The model ingested the methodology in his dissertation from his prompts, inferred its way to an answer using the data it trained on and reinforcement, and was able to two or three shot a correct answer.
The code optimizations likely came from a combination of the PhD holder not being formally trained in Python or development, and the already demonstrated tendencies of the model to properly use syntactical sugar and reduce redundancies in code.
It’s fantastic to see this, but you need to be more accurate about what’s occurring to establish true capabilities.
@@Jbombjohnson thanks for explaining that more correctly!
Yay! Now I can make my own drone company.
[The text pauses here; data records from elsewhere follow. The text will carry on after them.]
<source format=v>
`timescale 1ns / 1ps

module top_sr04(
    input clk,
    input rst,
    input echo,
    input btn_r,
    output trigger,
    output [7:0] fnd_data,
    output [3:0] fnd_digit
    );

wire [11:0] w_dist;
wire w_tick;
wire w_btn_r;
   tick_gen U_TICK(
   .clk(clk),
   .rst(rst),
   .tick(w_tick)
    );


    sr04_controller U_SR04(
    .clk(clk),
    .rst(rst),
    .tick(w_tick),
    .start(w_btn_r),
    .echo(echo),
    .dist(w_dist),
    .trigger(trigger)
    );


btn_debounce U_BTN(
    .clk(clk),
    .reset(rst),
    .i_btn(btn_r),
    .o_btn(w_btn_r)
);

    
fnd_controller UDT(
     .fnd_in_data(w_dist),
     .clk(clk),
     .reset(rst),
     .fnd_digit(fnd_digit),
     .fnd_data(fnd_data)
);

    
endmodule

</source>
Okay I'm not serious, but this seems could quickly be done.
I am so not ready for this to be at PHD level... wow the rate of progress is wow...
Not sure when diving puzzles from a trillion dollar company and 20+ minutes of vaporware talk became popular but I guess this is the new trend.
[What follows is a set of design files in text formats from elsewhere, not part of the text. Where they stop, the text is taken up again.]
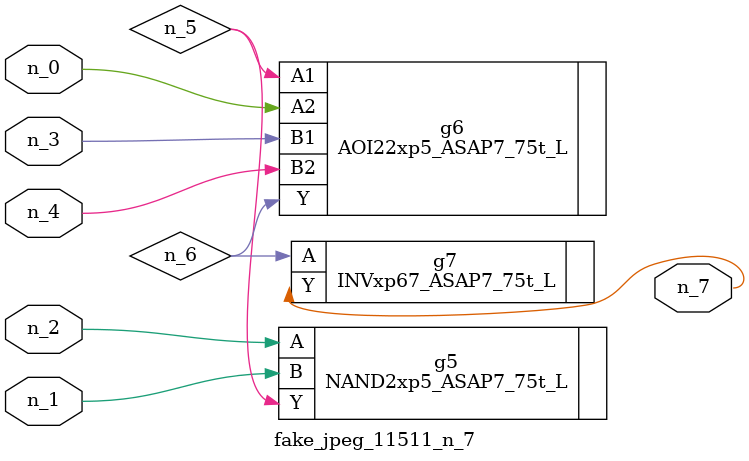
<source format=v>
module fake_jpeg_11511_n_7 (n_3, n_2, n_1, n_0, n_4, n_7);

input n_3;
input n_2;
input n_1;
input n_0;
input n_4;

output n_7;

wire n_6;
wire n_5;

NAND2xp5_ASAP7_75t_L g5 ( 
.A(n_2),
.B(n_1),
.Y(n_5)
);

AOI22xp5_ASAP7_75t_L g6 ( 
.A1(n_5),
.A2(n_0),
.B1(n_3),
.B2(n_4),
.Y(n_6)
);

INVxp67_ASAP7_75t_L g7 ( 
.A(n_6),
.Y(n_7)
);


endmodule
</source>
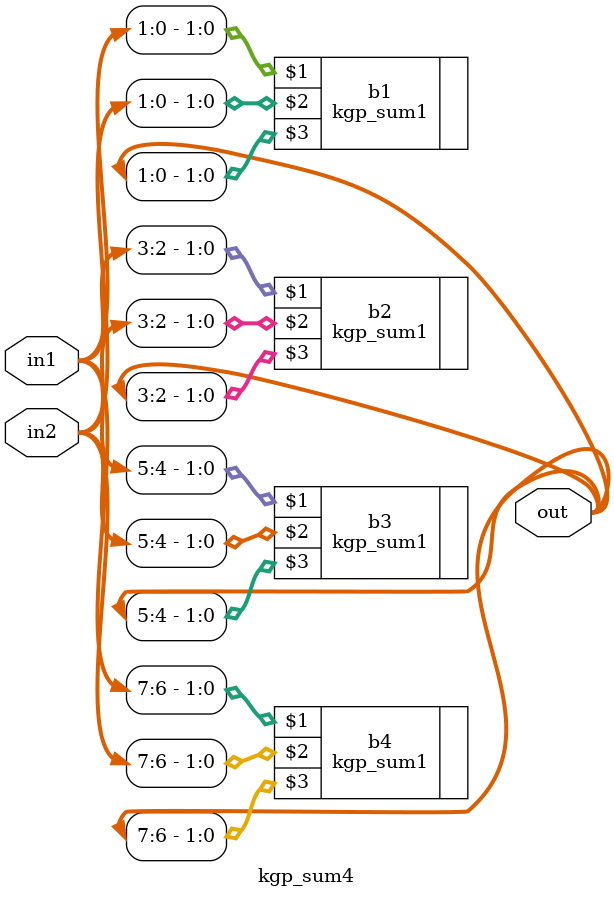
<source format=v>
`include"kgp_sum1.v"
module kgp_sum4(
	input [7:0]in1,
	input [7:0]in2,
	output [7:0] out
);
	kgp_sum1 b1(in1[1:0], in2[1:0], out[1:0]);
	kgp_sum1 b2(in1[3:2], in2[3:2], out[3:2]);
	kgp_sum1 b3(in1[5:4], in2[5:4], out[5:4]);
	kgp_sum1 b4(in1[7:6], in2[7:6], out[7:6]);
endmodule

</source>
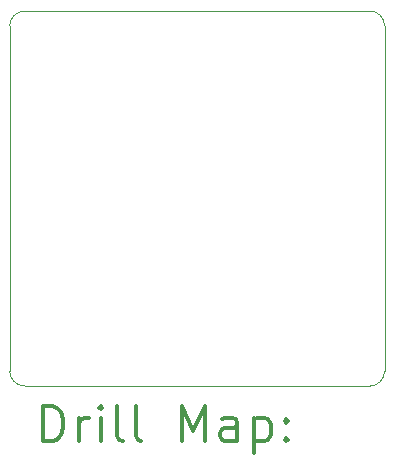
<source format=gbr>
%FSLAX45Y45*%
G04 Gerber Fmt 4.5, Leading zero omitted, Abs format (unit mm)*
G04 Created by KiCad (PCBNEW (5.1.9-0-10_14)) date 2021-08-20 09:36:06*
%MOMM*%
%LPD*%
G01*
G04 APERTURE LIST*
%TA.AperFunction,Profile*%
%ADD10C,0.050000*%
%TD*%
%ADD11C,0.200000*%
%ADD12C,0.300000*%
G04 APERTURE END LIST*
D10*
X16002000Y-12065000D02*
G75*
G02*
X15875000Y-11938000I0J127000D01*
G01*
X19050000Y-11938000D02*
G75*
G02*
X18923000Y-12065000I-127000J0D01*
G01*
X15875000Y-11938000D02*
X15875000Y-9017000D01*
X18923000Y-12065000D02*
X16002000Y-12065000D01*
X19050000Y-9017000D02*
X19050000Y-11938000D01*
X15875000Y-9017000D02*
G75*
G02*
X16002000Y-8890000I127000J0D01*
G01*
X18923000Y-8890000D02*
G75*
G02*
X19050000Y-9017000I0J-127000D01*
G01*
X16002000Y-8890000D02*
X18923000Y-8890000D01*
D11*
D12*
X16158928Y-12533214D02*
X16158928Y-12233214D01*
X16230357Y-12233214D01*
X16273214Y-12247500D01*
X16301786Y-12276071D01*
X16316071Y-12304643D01*
X16330357Y-12361786D01*
X16330357Y-12404643D01*
X16316071Y-12461786D01*
X16301786Y-12490357D01*
X16273214Y-12518929D01*
X16230357Y-12533214D01*
X16158928Y-12533214D01*
X16458928Y-12533214D02*
X16458928Y-12333214D01*
X16458928Y-12390357D02*
X16473214Y-12361786D01*
X16487500Y-12347500D01*
X16516071Y-12333214D01*
X16544643Y-12333214D01*
X16644643Y-12533214D02*
X16644643Y-12333214D01*
X16644643Y-12233214D02*
X16630357Y-12247500D01*
X16644643Y-12261786D01*
X16658928Y-12247500D01*
X16644643Y-12233214D01*
X16644643Y-12261786D01*
X16830357Y-12533214D02*
X16801786Y-12518929D01*
X16787500Y-12490357D01*
X16787500Y-12233214D01*
X16987500Y-12533214D02*
X16958928Y-12518929D01*
X16944643Y-12490357D01*
X16944643Y-12233214D01*
X17330357Y-12533214D02*
X17330357Y-12233214D01*
X17430357Y-12447500D01*
X17530357Y-12233214D01*
X17530357Y-12533214D01*
X17801786Y-12533214D02*
X17801786Y-12376071D01*
X17787500Y-12347500D01*
X17758928Y-12333214D01*
X17701786Y-12333214D01*
X17673214Y-12347500D01*
X17801786Y-12518929D02*
X17773214Y-12533214D01*
X17701786Y-12533214D01*
X17673214Y-12518929D01*
X17658928Y-12490357D01*
X17658928Y-12461786D01*
X17673214Y-12433214D01*
X17701786Y-12418929D01*
X17773214Y-12418929D01*
X17801786Y-12404643D01*
X17944643Y-12333214D02*
X17944643Y-12633214D01*
X17944643Y-12347500D02*
X17973214Y-12333214D01*
X18030357Y-12333214D01*
X18058928Y-12347500D01*
X18073214Y-12361786D01*
X18087500Y-12390357D01*
X18087500Y-12476071D01*
X18073214Y-12504643D01*
X18058928Y-12518929D01*
X18030357Y-12533214D01*
X17973214Y-12533214D01*
X17944643Y-12518929D01*
X18216071Y-12504643D02*
X18230357Y-12518929D01*
X18216071Y-12533214D01*
X18201786Y-12518929D01*
X18216071Y-12504643D01*
X18216071Y-12533214D01*
X18216071Y-12347500D02*
X18230357Y-12361786D01*
X18216071Y-12376071D01*
X18201786Y-12361786D01*
X18216071Y-12347500D01*
X18216071Y-12376071D01*
M02*

</source>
It just occurred to me, they are spending BILLIONS and BILLIONS of dollars, providing all the information in the world, to train these LLMs. How much did the world spend on training YOU?
1 hour is approximately 0.0114% of a year.
Chat GPT did generation changing work in less than a Percentage of the Time it took a Human. Wow. Just Wow.
The way I heard it, is the Kessel run parsecs thing originally was just George failing at technobabble, then later retconing it as Han bullshitting them (possibly to test if they were gullible enough to fall for his price); and in parallel more knowledgeable fans have built the fanon that it is indeed about distance and he is bragging his ship is fast enough to skim much closer to blackholes without getting caught and can take a more straight line route without needing to go the long way around,
Yo, a parsec is the distance from which one Astronomical Unit (AU) subtends arc measure of one arc second (1/3600 of one degree); of course, an AU is the average distance from the Sun to Earth (approximately 93 million miles). A parsec is 3.26 light years, about 19.164 trillion miles!
The one thing is the researchers may not realize the model has/had access to his code via git hub and other projects as a base.
True - if it's publicly accessible it would look. But if it did - it improved the code. It was shorter. Still - needs more testing.